** start of INFORMATION SUPPLIED **
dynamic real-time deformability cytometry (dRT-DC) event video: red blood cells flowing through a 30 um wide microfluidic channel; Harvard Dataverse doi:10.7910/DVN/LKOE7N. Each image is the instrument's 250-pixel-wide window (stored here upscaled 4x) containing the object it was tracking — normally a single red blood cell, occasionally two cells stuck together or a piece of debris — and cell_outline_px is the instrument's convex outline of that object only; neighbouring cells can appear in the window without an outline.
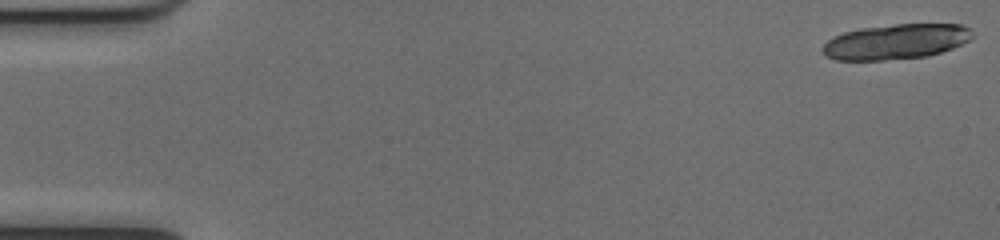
{"species": "common noctule bat (a hibernating species)", "species_latin": "Nyctalus noctula", "temperature_condition": "cold", "stored_images_in_passage": 18, "camera_frame_rate_fps": 3000, "um_per_image_px": 0.085, "animal": {"sex": "female", "body_mass_g": 17.0, "forearm_length_mm": 48.0}, "frame": {"image": 1, "passage_image": 1, "time_ms": 0.0, "image_size_px": [1000, 240], "cell_outline_px": [[972, 36], [968, 40], [952, 48], [928, 56], [884, 60], [836, 60], [828, 56], [820, 48], [828, 40], [844, 32], [860, 28], [896, 24], [960, 24], [968, 28], [972, 32]], "centroid_in_image_um": [76.13, 3.54], "position_along_channel_um": 8.9, "area_um2": 30.4}}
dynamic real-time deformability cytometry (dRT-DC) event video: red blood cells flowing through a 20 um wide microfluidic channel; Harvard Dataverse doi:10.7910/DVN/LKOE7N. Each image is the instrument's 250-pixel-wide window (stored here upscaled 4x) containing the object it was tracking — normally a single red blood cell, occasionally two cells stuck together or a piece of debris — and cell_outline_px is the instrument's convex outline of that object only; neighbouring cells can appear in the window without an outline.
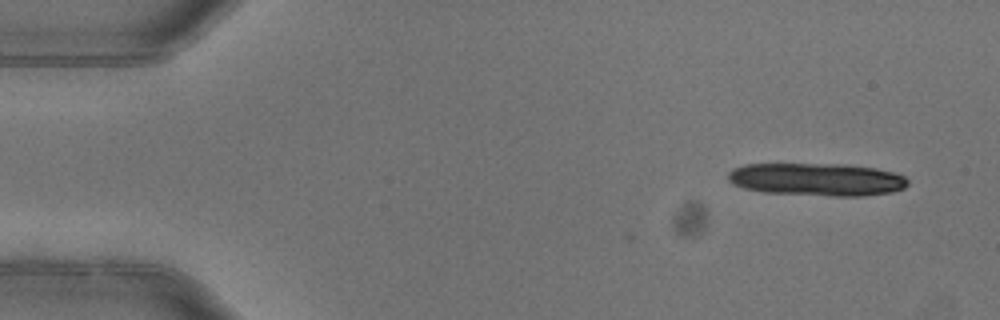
{"species": "common noctule bat (a hibernating species)", "species_latin": "Nyctalus noctula", "temperature_condition": "warm", "stored_images_in_passage": 5, "camera_frame_rate_fps": 3000, "um_per_image_px": 0.085, "animal": {"sex": "female"}, "frame": {"image": 1, "passage_image": 1, "time_ms": 0.0, "image_size_px": [1000, 320], "cell_outline_px": [[908, 184], [904, 188], [892, 192], [864, 196], [836, 196], [764, 192], [744, 188], [732, 184], [728, 180], [728, 172], [732, 168], [744, 164], [848, 164], [876, 168], [896, 172], [904, 176], [908, 180]], "centroid_in_image_um": [69.45, 15.24], "position_along_channel_um": 15.6, "area_um2": 34.62}}
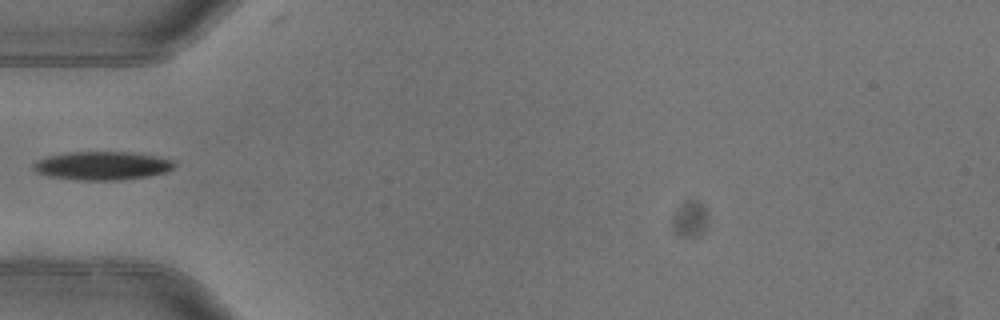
{"frame": {"image": 2, "passage_image": 5, "time_ms": 1.333, "image_size_px": [1000, 320], "cell_outline_px": [[176, 164], [168, 172], [148, 176], [120, 180], [80, 180], [48, 176], [36, 172], [32, 168], [32, 164], [36, 160], [48, 156], [64, 152], [132, 152], [176, 160]], "centroid_in_image_um": [8.68, 14.08], "position_along_channel_um": 76.3, "area_um2": 23.58}}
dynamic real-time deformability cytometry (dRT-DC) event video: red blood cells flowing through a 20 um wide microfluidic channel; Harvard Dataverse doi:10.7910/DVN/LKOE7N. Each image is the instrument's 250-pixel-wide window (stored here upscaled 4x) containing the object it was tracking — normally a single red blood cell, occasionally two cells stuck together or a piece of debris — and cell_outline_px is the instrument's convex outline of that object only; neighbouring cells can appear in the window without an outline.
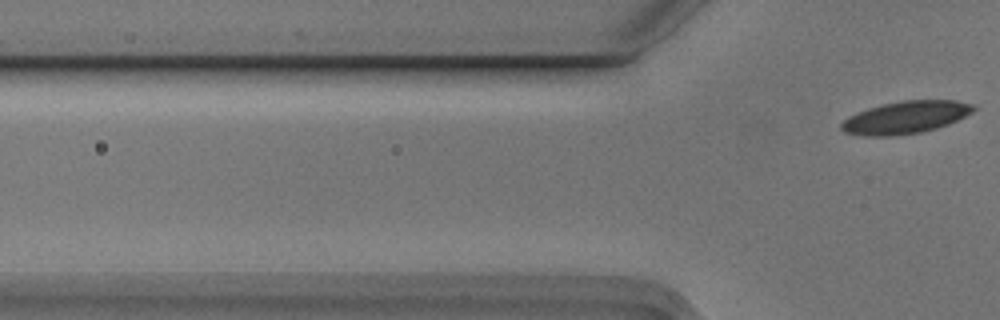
** end of INFORMATION SUPPLIED **
# [WORK INSTRUCTIONS]
Give every record again exactly, apart from the pictures, which stay out.

# [RESULT OF THIS EXERCISE]
dynamic real-time deformability cytometry (dRT-DC) event video: red blood cells flowing through a 30 um wide microfluidic channel; Harvard Dataverse doi:10.7910/DVN/LKOE7N. Each image is the instrument's 250-pixel-wide window (stored here upscaled 4x) containing the object it was tracking — normally a single red blood cell, occasionally two cells stuck together or a piece of debris — and cell_outline_px is the instrument's convex outline of that object only; neighbouring cells can appear in the window without an outline.
{"species": "common noctule bat (a hibernating species)", "species_latin": "Nyctalus noctula", "temperature_condition": "cold", "stored_images_in_passage": 18, "camera_frame_rate_fps": 3000, "um_per_image_px": 0.085, "animal": {"sex": "female", "body_mass_g": 17.0, "forearm_length_mm": 48.0}, "frame": {"image": 1, "passage_image": 1, "time_ms": 0.0, "image_size_px": [1000, 240], "cell_outline_px": [[972, 36], [968, 40], [952, 48], [928, 56], [884, 60], [836, 60], [828, 56], [820, 48], [828, 40], [844, 32], [860, 28], [896, 24], [960, 24], [968, 28], [972, 32]], "centroid_in_image_um": [76.13, 3.54], "position_along_channel_um": 8.9, "area_um2": 30.4}}
dynamic real-time deformability cytometry (dRT-DC) event video: red blood cells flowing through a 20 um wide microfluidic channel; Harvard Dataverse doi:10.7910/DVN/LKOE7N. Each image is the instrument's 250-pixel-wide window (stored here upscaled 4x) containing the object it was tracking — normally a single red blood cell, occasionally two cells stuck together or a piece of debris — and cell_outline_px is the instrument's convex outline of that object only; neighbouring cells can appear in the window without an outline.
{"species": "common noctule bat (a hibernating species)", "species_latin": "Nyctalus noctula", "temperature_condition": "warm", "stored_images_in_passage": 5, "camera_frame_rate_fps": 3000, "um_per_image_px": 0.085, "animal": {"sex": "female"}, "frame": {"image": 1, "passage_image": 1, "time_ms": 0.0, "image_size_px": [1000, 320], "cell_outline_px": [[908, 184], [904, 188], [892, 192], [864, 196], [836, 196], [764, 192], [744, 188], [732, 184], [728, 180], [728, 172], [732, 168], [744, 164], [848, 164], [876, 168], [896, 172], [904, 176], [908, 180]], "centroid_in_image_um": [69.45, 15.24], "position_along_channel_um": 15.6, "area_um2": 34.62}}
{"frame": {"image": 2, "passage_image": 5, "time_ms": 1.333, "image_size_px": [1000, 320], "cell_outline_px": [[176, 164], [168, 172], [148, 176], [120, 180], [80, 180], [48, 176], [36, 172], [32, 168], [32, 164], [36, 160], [48, 156], [64, 152], [132, 152], [176, 160]], "centroid_in_image_um": [8.68, 14.08], "position_along_channel_um": 76.3, "area_um2": 23.58}}
dynamic real-time deformability cytometry (dRT-DC) event video: red blood cells flowing through a 20 um wide microfluidic channel; Harvard Dataverse doi:10.7910/DVN/LKOE7N. Each image is the instrument's 250-pixel-wide window (stored here upscaled 4x) containing the object it was tracking — normally a single red blood cell, occasionally two cells stuck together or a piece of debris — and cell_outline_px is the instrument's convex outline of that object only; neighbouring cells can appear in the window without an outline.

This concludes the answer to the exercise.